JOB> Look for the line that has "Favorite Links" in the material below; please repeat it and every line after it, exactly, up to and including the line that has "All content & pi", and nothing else.

======

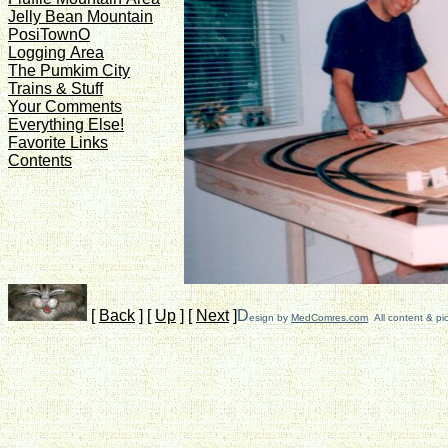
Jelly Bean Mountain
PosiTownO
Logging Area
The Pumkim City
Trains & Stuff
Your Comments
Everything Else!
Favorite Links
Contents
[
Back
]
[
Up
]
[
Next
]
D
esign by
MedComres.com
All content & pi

======

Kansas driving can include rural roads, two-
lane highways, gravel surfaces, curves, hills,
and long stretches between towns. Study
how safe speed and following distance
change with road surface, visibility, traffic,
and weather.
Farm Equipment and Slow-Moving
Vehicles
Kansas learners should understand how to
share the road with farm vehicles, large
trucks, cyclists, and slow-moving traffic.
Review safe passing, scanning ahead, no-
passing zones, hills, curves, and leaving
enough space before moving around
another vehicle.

======

OUTPUT>
Favorite Links
Contents
[
Back
]
[
Up
]
[
Next
]
D
esign by
MedComres.com
All content & pi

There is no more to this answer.